Can you highlight the cost benefits provided by your product’s different layers?
Our infrastructure provides several areas, such as backup and volume management, that can yield some compelling cost benefits for you.
Most people do backup today by going from server to server. Therefore, each server carries its on cost for a software license and management overhead. Now, if you can separate the storage from the server and aggregate the storage, you can reduce the cost to approximate one server entity. Our infrastructure allows any off-the-shelf backup product to perform backup on a Linux-based or Solaris-based appliance. This technique allows you to buy one copy of backup software instead of 30 copies. We can perform the job faster than server-based backup. Since we control the storage, we can feed the storage much faster than through the operating system.
With server-based storage, if you want to make the disk larger, you buy another disk and put volume management software on top of the disk. Volume management is the only way you can grow the disk capacity. On the other hand, we provide you with a virtual disk which you can grow indefinitely without any additional software.
We can also take replication and snapshot services off the server and move them onto our appliances across a platform. Again, we can deliver these services at a higher speed and with less licensing overhead costs.
Your infrastructure also addresses some specific application areas, such as Oracle. Can you describe how your Oracle agent works with Oracle Replication Services?
Our agent works in parallel with Oracle Replication Services, which performs replication at the database record level. This’s how we distinguish ourselves from the other virtualization players. They claim they can take snapshots as the database runs. You can’t perform a snapshot of the active database without running into a data integrity issue. This’s an area a lot of companies don’t make clear. Since we know the importance of backing up the database without having to shut it down, our database agents enable you to take a snapshot while the database is active.
We provide the snapshot at the network level without taking ownership of the disk.
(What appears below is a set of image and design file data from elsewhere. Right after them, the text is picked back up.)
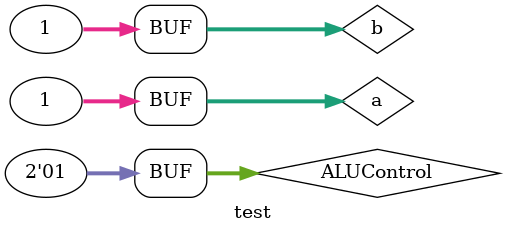
<source format=sv>
module test();
  reg [31:0] a, b;
  reg [1:0] ALUControl;
  wire [31:0] Result;
  wire [3:0] ALUFlag;

  alu test(a, b, ALUControl, Result, ALUFlags);
  initial begin
    a=1;
    b=1;
    ALUControl=2'b00;
    #1
    a=1;
    b=1;
    ALUControl=2'b01;
    #1
    a=1;
    b=1;
    ALUControl=2'b01;
  end
  initial begin
    $dumpfile("t.vcd");
    $dumpvars;
  end
endmodule

</source>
Our agent just sits on your machine and waits until you want to do a snapshot. The agent acquires the database temporarily and makes sure it’s in a consistent state. Then the agent lets you know if you can proceed with the snapshot. The snapshot will have 100 percent transactional integrity. We perform replication the same way.
Do you plan to embed your technology into switches?You’re going to see a lot of companies embedding our technology into their products. MTI’s disk array has our technology, as well as Accton’s gigabit Ethernet switch. We’ll also contemplating adding another layer to our virtualization model to help you administer the SAN if you use Cisco switches.